The difference, Owens noted, is that there will be an increase in the levy.

“This is the first time in 10 years that we will ask for a 2/10th increase,” she stated. “This will carry us into the next five years, especially with the increase in the price of gas and food plus the growing number of elderly in the community. Without this levy, it will be hard to provide services to our community.

“In 2013, we provided over 200,000 home delivered meals, 600-700 home delivered meals a day,” she continued. “More than 50,000 congregate meals at different sites; 14,500 transportation trips to doctors, grocery stores, etc.; 322 units of legal services; and more than 400 exercise classes. We have had to trim down some of the alternate programs over the past 10 years to preserve the food and transportation programs. We currently have 200 people on the waiting list for home- delivered meals.”

Council unanimously passed a motion to support the issue on the ballot.

Village resident David Cusick then addressed council regarding paving on Tera Manor.

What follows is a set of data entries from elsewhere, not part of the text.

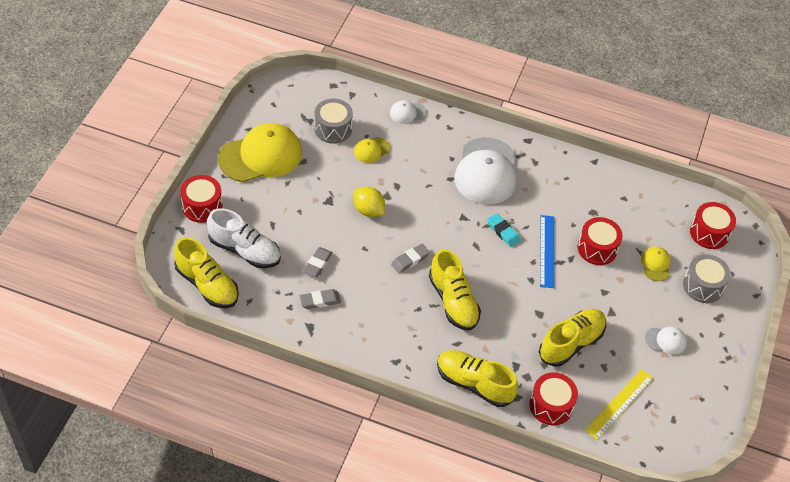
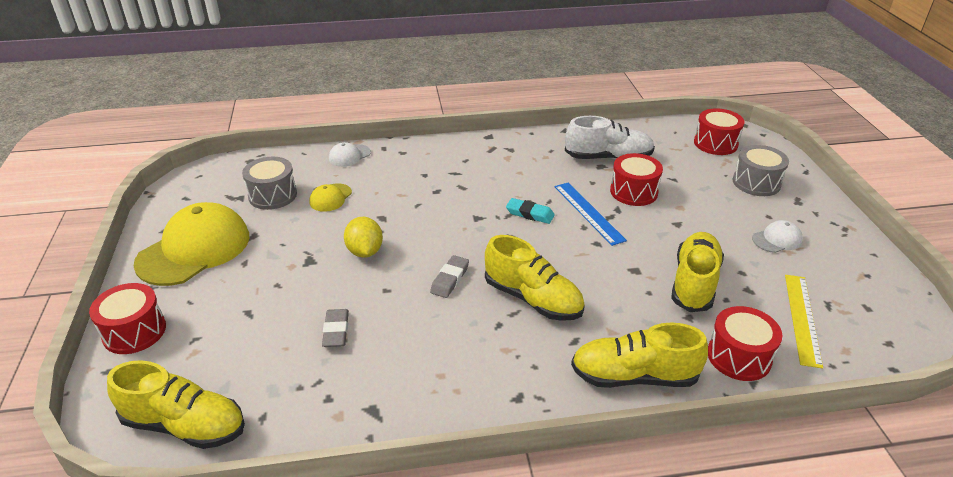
camera: 25 degrees left, 15 degrees down
white shoe [207,208,281,268] -> white shoe moved to [565,116,655,160]
grey eraser [299,289,341,309] -> none
yellow lemon [353,187,385,217] -> yellow lemon turned 60 degrees clockwise [344,217,383,258]
white cap [454,137,516,205] -> none
yellow cap [641,246,671,281] -> none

“During the paving, my driveway was broken up,” he stated. “I have talked to Walt Ziemba (village administrator) about this numerous times and I don’t want the village to have to pay for this. I want Shelly & Sands to fix the mistake they made during paving. I would like an estimated date when this should be fixed since it has been 10 months since the incident. I have tried to contact Shelly & Sands and they will not speak with me, and they will not answer Walt.”

Mayor Bob Gale told Cusick he would allow two more weeks for Shelly & Sands to fix the driveway.

“We will reach out to them one more time, and if they do not respond, we will go out to bids to other companies,” he said. “We held back $4,000 from the payment of the project until they complete this job. We hope to have this fixed by the end of May.”

Ziemba then told council Phase I of the waste water treatment plant update is winding down.

“We have a couple bigger items that they will start on next week, followed by the landscaping and paving,” he stated. “We are still on target to have the project completed by June 1.”

Phase 1 of the project included headwords, new screening, grit and grease removal; new grit classifier building; new influent & effluent flow monitoring; new aerobic digester tank; new scum pump station; replace aeration diffusers; new belt filter press; rehab clarifiers; geodesic dome clarifier covers; UV disinfection system; update electrical system; add two new blowers; raise flow EQ tank wall; and asphalt resurfacing.

“The bids will open for Phase 2 on Tuesday at 10 a.m.,” he continued. “Phase 2 includes upgrades to five of the larger lift stations and 85 manholes.”

He also noted there will be a pre-construction conference April 29 to determine when work for Phase 3 will begin.

In other business:

– It was noted village office are closed today in observance of Good Friday.

– Council passed a second and third reading, asking voters to approve state Issue I on the May 6 ballot. The issue, a constitutional amendment, would allow the state to borrow up to $1.875 billion over 10 years through issuance of general obligation bonds to pay for improvements for roads and bridges and other forms of infrastructure.

The next council meeting will be at 7 p.m. May 1 at the municipal building.